If only Kim Carr and Stephen Conroy cared as much about Victorian ALP internal reform as they cared, respectively, about the future of manufacturing industry and the level of licence fees for media owners and how quickly the Finkelstein media inquiry could be buried.
Between them – and their factions – the movement towards party reform in Victoria has not only stalled but gone into reverse. Late last year the ALP ginger group, Local Labor, got commitments from both leadership contenders, Shorten and Albanese, to extensive party reforms. Most of the reforms they favoured stemmed from the successive reports on party democracy from key recommendations of reviews such as by Mark Dreyfus (1998), Hawke/Wran (2002), Faulkner/Bracks/Carr (2010) and Alan Griffin (2011).
Ironically the Queensland branch is pressing ahead with implementing reforms while the Victorian branch is lurching back into the days in the 1960s when Bill Brown, Bill Hartley and the Trade Unionists Defence Committee ran the Victorian ALP. The latest manifestation of the problem is the current Victorian State election pre-selections and the way the majority of grassroots members have been locked out.
Fifty years ago the ALP Scoresby State Electorate Council wrote to all Victorian branches expressing concern about the state of the party and making a series of recommendations on how it could be reformed. The key driver of this process was Race Mathews who subsequently worked with Gough Whitlam, became a Federal MP and then a Victorian Opposition adviser and ultimately Minister. The two Bills who ran the party demanded branches return the Scoresby letter unopened.

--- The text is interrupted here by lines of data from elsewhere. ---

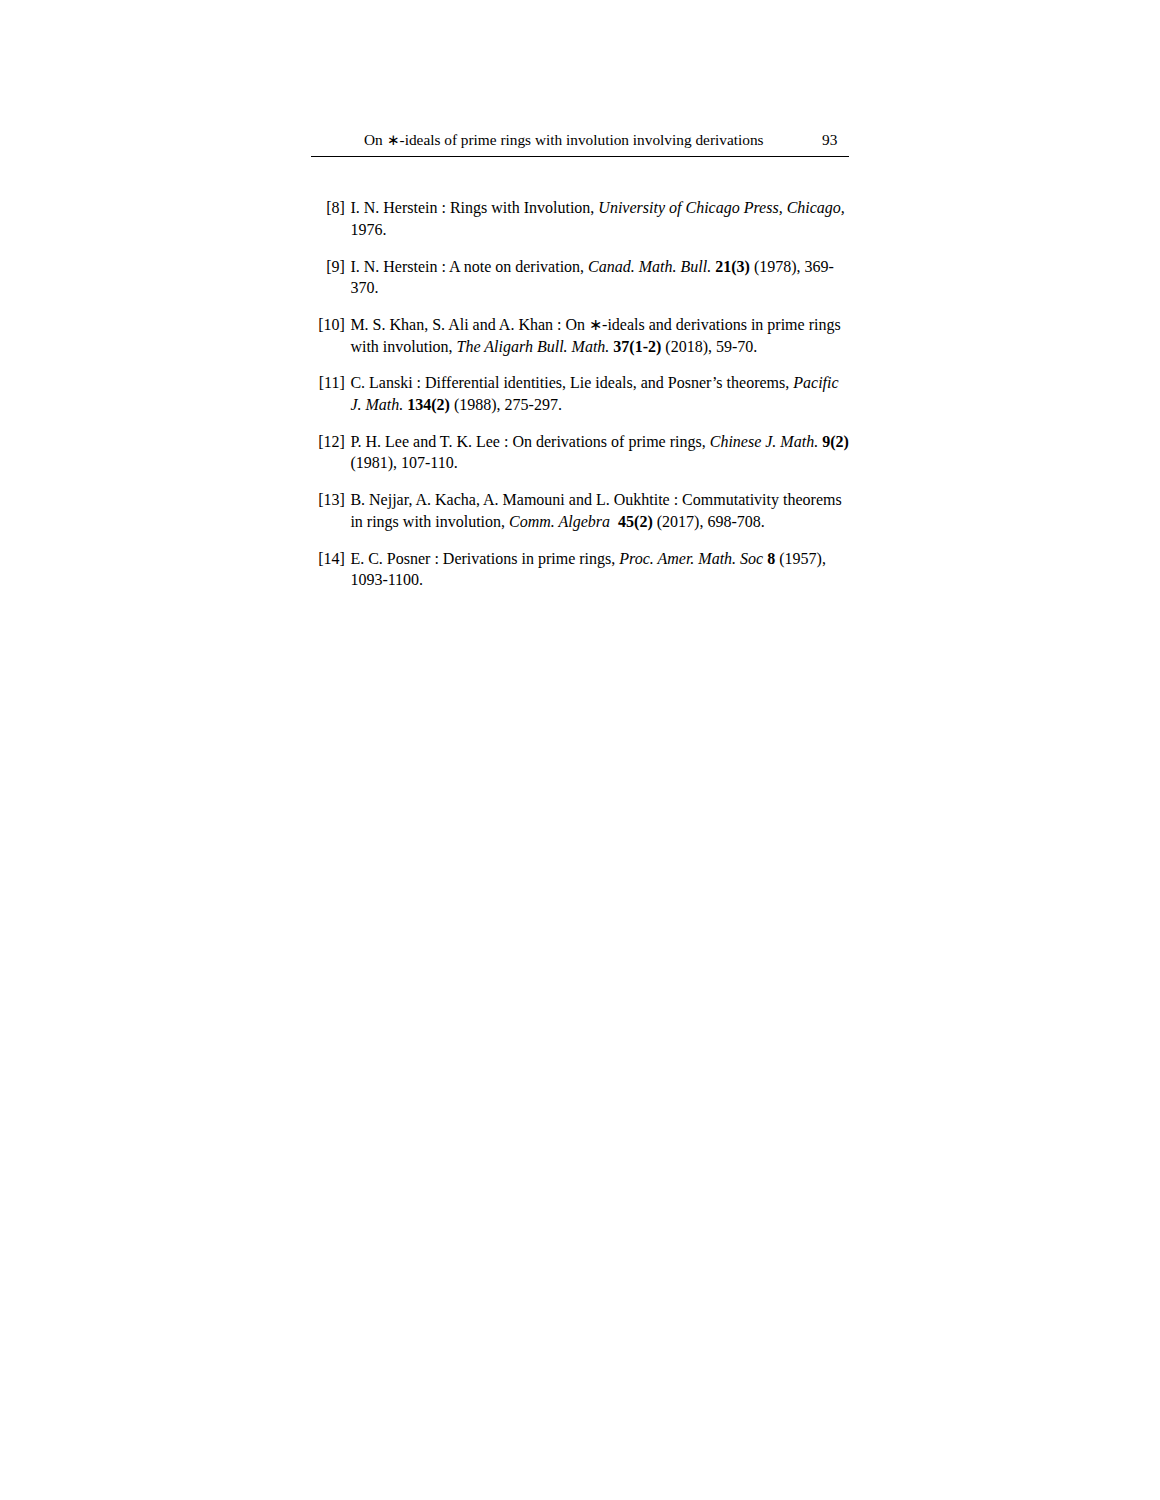On ∗-ideals of prime rings with involution involving derivations 93
[8] I. N. Herstein : Rings with Involution, University of Chicago Press, Chicago, 1976.
[9] I. N. Herstein : A note on derivation, Canad. Math. Bull. 21(3) (1978), 369-370.
[10] M. S. Khan, S. Ali and A. Khan : On ∗-ideals and derivations in prime rings with involution, The Aligarh Bull. Math. 37(1-2) (2018), 59-70.
[11] C. Lanski : Differential identities, Lie ideals, and Posner’s theorems, Pacific J. Math. 134(2) (1988), 275-297.
[12] P. H. Lee and T. K. Lee : On derivations of prime rings, Chinese J. Math. 9(2) (1981), 107-110.
[13] B. Nejjar, A. Kacha, A. Mamouni and L. Oukhtite : Commutativity theorems in rings with involution, Comm. Algebra 45(2) (2017), 698-708.
[14] E. C. Posner : Derivations in prime rings, Proc. Amer. Math. Soc 8 (1957), 1093-1100.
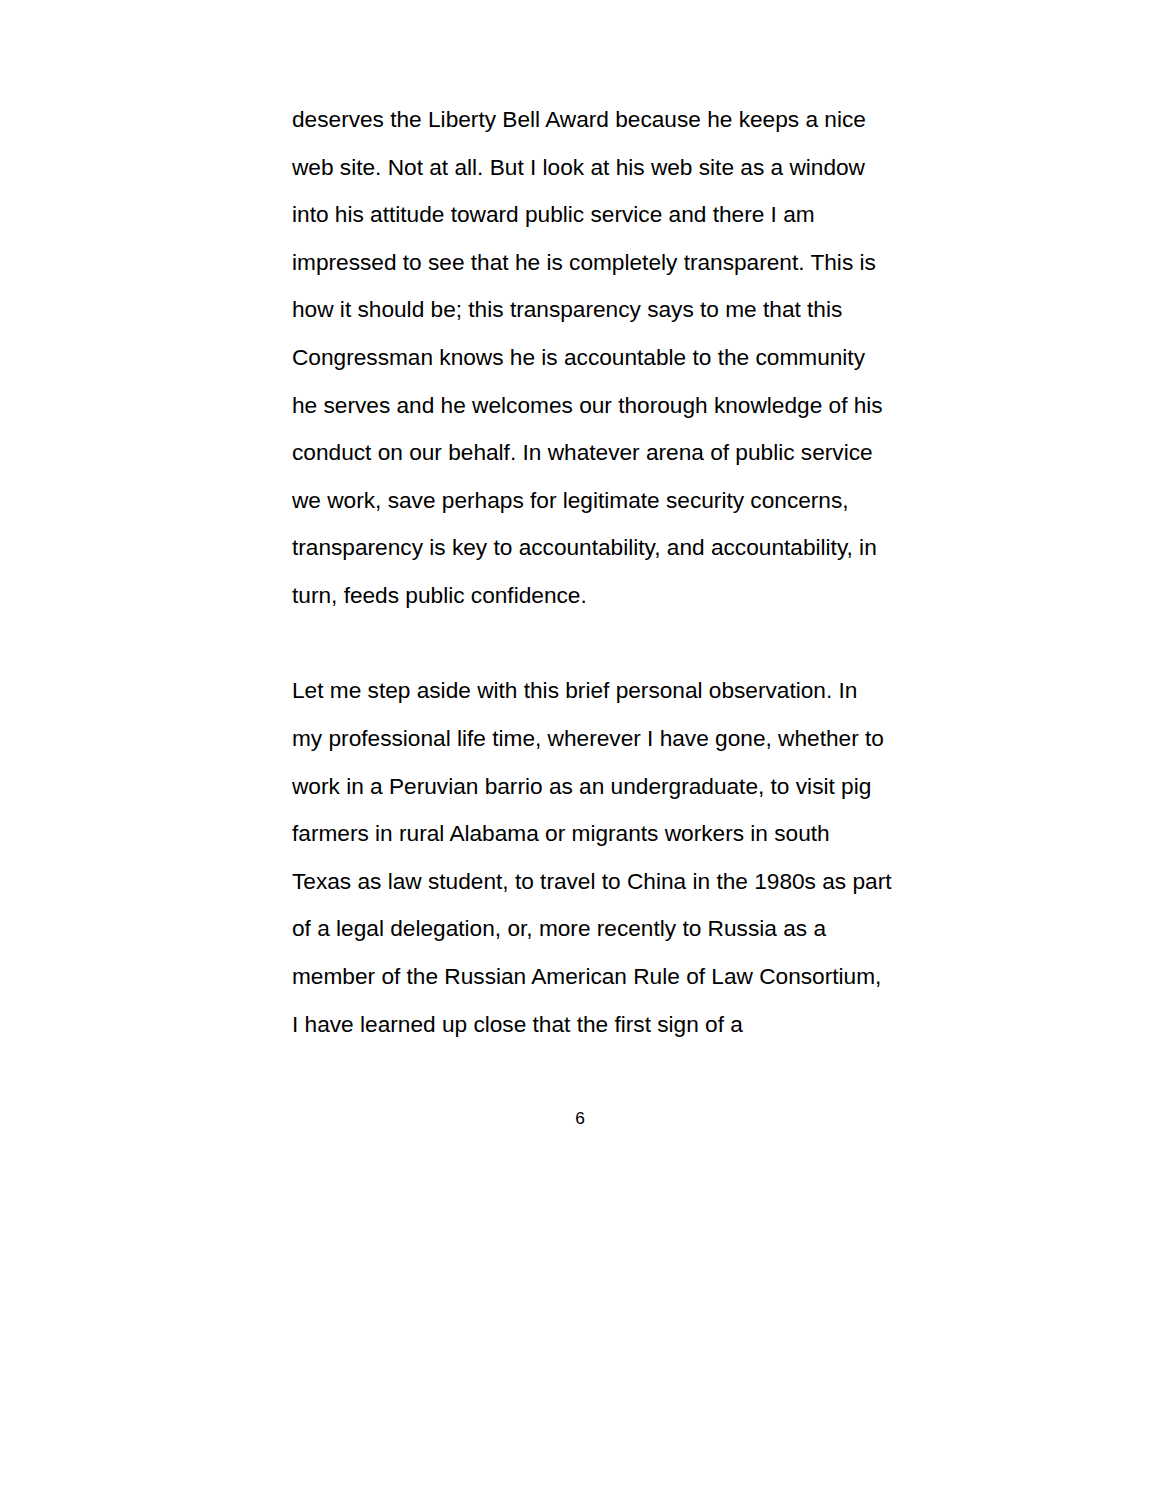deserves the Liberty Bell Award because he keeps a nice web site. Not at all. But I look at his web site as a window into his attitude toward public service and there I am impressed to see that he is completely transparent. This is how it should be; this transparency says to me that this Congressman knows he is accountable to the community he serves and he welcomes our thorough knowledge of his conduct on our behalf. In whatever arena of public service we work, save perhaps for legitimate security concerns, transparency is key to accountability, and accountability, in turn, feeds public confidence.
Let me step aside with this brief personal observation. In my professional life time, wherever I have gone, whether to work in a Peruvian barrio as an undergraduate, to visit pig farmers in rural Alabama or migrants workers in south Texas as law student, to travel to China in the 1980s as part of a legal delegation, or, more recently to Russia as a member of the Russian American Rule of Law Consortium, I have learned up close that the first sign of a
6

Fifty years later Mathews is trying again as a catalyst for Local Labor and now writing to all branches once again saying “new challenges for the Party stem from endemic misconduct by its Right and Left factions, both separately and in collusion with one another. Their monopolisation of the Party’s governance and decision-making bodies locks out the majority of members who neither belong to nor support a faction. The facts speak for themselves. General meetings are used by the factions to lock in their members to decisions arrived at by inner circles behind closed doors. Union delegates to the Party’s State Conference mostly aren’t elected, but appointed by factionally-aligned union officials or management committees, subject to their acceptance of factional direction.”
The campaign, and the rank and file uproar, seems to be making the ALP re-consider the pre-selection process but the underlying problems still persist.
The Matthews letter says: “Current circumstances call for a response such as that of UK Labour Leader Hugh Gaitskell (Mathews is also a keen student of Labor history and named one of his sons Keir) in addressing his party’s 1960 conference: ‘There are some of us who will fight, and fight, and fight again, to save the party we love. We will fight, and fight, and fight again, to bring back sanity and honesty and dignity, so that our party – with its great past – may retain its glory and its greatness’.”
“A resolutely independent ‘third force’ of unaligned or factionally disaffected branch and affiliated union members is required, such as last secured the reform and renewal of the party in 1970, and thereby paved the way for its return to office under Whitlam’s leadership two years later.
“The facts speak for themselves. Factional abuses are exemplified by Victoria’s recent round of state seat pre-selections, where a so-called ‘Stability Pact’ between the factions enabled them to divide up the seats to their mutual advantage, irrespective of the party’s best interests or the wishes of local members. The effect of these abuses has been to check the momentum for party democratisation to which the recent parliamentary leadership contest gave rise, and the influx of new and returning members that resulted from it. Failing a significantly larger and younger party membership, promising strategies for greater community outreach and engagement are likely to be undermined.”
If that solution sounds familiar, it is – adding to Whitlam’s points about party, policy and people a fourth arm – community organisation. Significantly it was community outreach, based partly on the Obama campaign, which minimised ALP losses in Sydney western suburbs to the terrible as opposed to the irremediably catastrophic.
The latest push is to try to use the forthcoming ALP Federal Electorate Assembly (which elect ALP Conference delegates) elections to get up unaligned party members who might oppose the factions. In the meantime for all the critics of Brown and Hartley, in between the odd bit of Stalinist organisation, they did believe in things, albeit policies which were unlikely to be popular with the electorate. What their successors believe, other than in factional power, is another question.